[Texte source]
┌──

Groupes sans gain

d'Lëtzebuerger Land du 03.10.2025

Aussi perfectionné soit-il, chaque moyen de communication arrive avec son lot de tracasseries, bien masquées derrière le parfum du progrès technique. Les signaux de fumée présentaient l’inconvénient de ne pas assurer une grande confidentialité dans les échanges. Les pigeons voyageurs avaient un taux d’échec assez élevé, et ne permettaient pas de savoir si l’absence de réponse d’un interlocuteur était volontaire ou non. La perspective de lécher un timbre et une enveloppe suffisaient à décourager d’utiliser le courrier postal, dont les performances se sont de toute façon progressivement rapprochées de celles du volatile précité. Rien n’était plus énervant que les fils qui s’entortillent des téléphones fixes. Le courrier électronique a transformé la gestion des boîtes aux lettres en art complexe, seulement maîtrisé par certains guerriers Jedi, capables de contenir les inondations de spams, et de distinguer notifications inutiles et informations importantes au sein du capharnaüm numérique.

└──

[Données fournies]
┌──

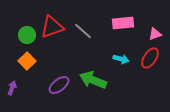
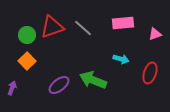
gray line: moved 3 px up
red ellipse: moved 15 px down; rotated 15 degrees counterclockwise
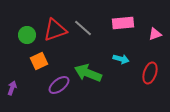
red triangle: moved 3 px right, 3 px down
orange square: moved 12 px right; rotated 18 degrees clockwise
green arrow: moved 5 px left, 7 px up
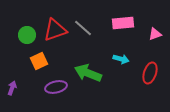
purple ellipse: moved 3 px left, 2 px down; rotated 25 degrees clockwise
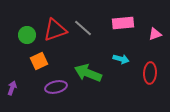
red ellipse: rotated 15 degrees counterclockwise
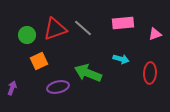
red triangle: moved 1 px up
purple ellipse: moved 2 px right
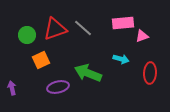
pink triangle: moved 13 px left, 2 px down
orange square: moved 2 px right, 1 px up
purple arrow: rotated 32 degrees counterclockwise
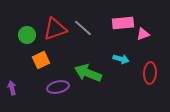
pink triangle: moved 1 px right, 2 px up
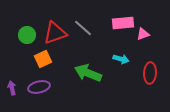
red triangle: moved 4 px down
orange square: moved 2 px right, 1 px up
purple ellipse: moved 19 px left
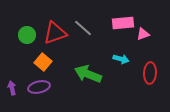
orange square: moved 3 px down; rotated 24 degrees counterclockwise
green arrow: moved 1 px down
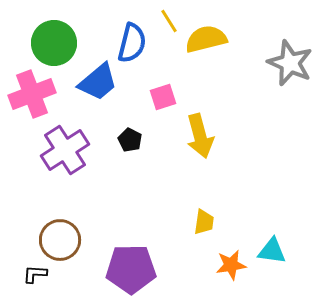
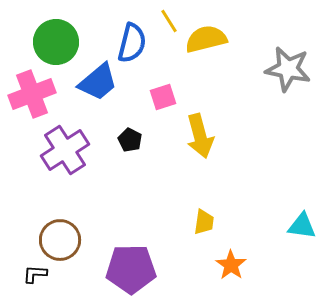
green circle: moved 2 px right, 1 px up
gray star: moved 2 px left, 6 px down; rotated 12 degrees counterclockwise
cyan triangle: moved 30 px right, 25 px up
orange star: rotated 28 degrees counterclockwise
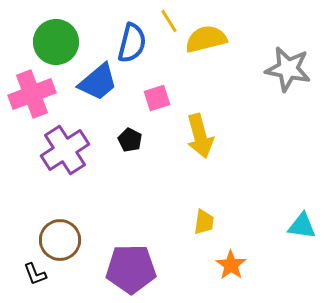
pink square: moved 6 px left, 1 px down
black L-shape: rotated 115 degrees counterclockwise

└──

[Travail à faire]
[1] Répondez à ces questions sur l'article consacré aux moyens de communication.
(a) Quel inconvénient des signaux de fumée l'article mentionne-t-il ?
(b) Quelle perspective suffisait à décourager d'utiliser le courrier postal ?
(c) Qui, selon l'article, maîtrise l'art de gérer les boîtes aux lettres électroniques ?
[2] Rédigez la suite de l'article sur les moyens de communication, en reprenant après sa dernière phrase.

[Réponses attendues]
[1]
(a) Ils n'assuraient pas une grande confidentialité dans les échanges.
(b) La perspective de lécher un timbre et une enveloppe.
(c) Certains guerriers Jedi.

[2]
Les messageries instantanées ont su tirer parti des avantages des SMS, en dépassant leurs limites initiales (tarif ridiculement élevé, contraintes de taille, absence d’accusé de réception...). On pouvait répondre simplement, sur base d’un numéro de téléphone, sans frais de communication et avec un niveau de confiance assez élevé. Certes, il fallait vendre son âme (et ses données) à l’un ou l’autre géant du numérique, mais qui s’en soucie vraiment quand il leur a déjà laissé son code de carte bancaire, sa date de naissance, sa géolocalisation en temps réel et d’innombrables photographies permettant de reconstituer l’intégralité de son existence. Tout était donc parfait, à l’exception des messages vocaux, que nous avons déjà évoqués (voir le Land du 1er juillet 2022).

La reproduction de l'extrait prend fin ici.